- _WHAT NEEDS TO BE DONE_: Using the records below, count the lines containing "terapeutic" and give only the total.

- _DATA TO EXAMINE_:
-=-=-=-=-
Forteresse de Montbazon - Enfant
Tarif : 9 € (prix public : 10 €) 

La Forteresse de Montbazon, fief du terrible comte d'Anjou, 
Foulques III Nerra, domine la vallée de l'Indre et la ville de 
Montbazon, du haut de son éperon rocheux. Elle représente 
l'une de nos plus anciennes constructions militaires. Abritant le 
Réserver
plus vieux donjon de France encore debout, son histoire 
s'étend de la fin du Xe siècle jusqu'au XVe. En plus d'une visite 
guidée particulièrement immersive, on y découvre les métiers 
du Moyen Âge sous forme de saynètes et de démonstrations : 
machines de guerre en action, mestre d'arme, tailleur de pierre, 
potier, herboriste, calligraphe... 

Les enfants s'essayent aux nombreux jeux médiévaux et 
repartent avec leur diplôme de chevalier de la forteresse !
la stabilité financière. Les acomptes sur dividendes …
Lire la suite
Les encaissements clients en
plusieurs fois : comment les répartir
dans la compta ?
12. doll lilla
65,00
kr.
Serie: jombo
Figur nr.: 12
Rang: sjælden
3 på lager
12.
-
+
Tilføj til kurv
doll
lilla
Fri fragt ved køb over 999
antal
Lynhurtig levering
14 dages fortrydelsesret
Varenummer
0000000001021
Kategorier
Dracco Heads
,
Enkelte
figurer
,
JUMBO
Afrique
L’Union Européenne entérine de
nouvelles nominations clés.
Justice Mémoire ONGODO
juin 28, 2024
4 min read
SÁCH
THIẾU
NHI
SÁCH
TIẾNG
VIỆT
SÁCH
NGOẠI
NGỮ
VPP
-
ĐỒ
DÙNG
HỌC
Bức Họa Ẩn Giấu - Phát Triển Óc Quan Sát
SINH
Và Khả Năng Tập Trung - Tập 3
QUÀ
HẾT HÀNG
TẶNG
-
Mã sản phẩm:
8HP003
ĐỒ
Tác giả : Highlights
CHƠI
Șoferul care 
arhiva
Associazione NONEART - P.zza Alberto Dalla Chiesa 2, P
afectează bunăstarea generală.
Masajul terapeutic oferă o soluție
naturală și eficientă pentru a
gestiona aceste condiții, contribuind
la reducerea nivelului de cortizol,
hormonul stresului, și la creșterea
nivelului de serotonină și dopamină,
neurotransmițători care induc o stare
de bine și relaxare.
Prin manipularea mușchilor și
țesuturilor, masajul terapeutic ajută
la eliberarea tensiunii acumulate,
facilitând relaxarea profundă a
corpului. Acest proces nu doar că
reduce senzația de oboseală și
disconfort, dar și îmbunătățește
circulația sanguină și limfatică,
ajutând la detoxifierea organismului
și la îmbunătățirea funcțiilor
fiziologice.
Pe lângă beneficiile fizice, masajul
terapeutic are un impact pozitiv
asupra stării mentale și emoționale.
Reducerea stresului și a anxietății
-=-=-=-=-
- _ANSWER SECTION_: 3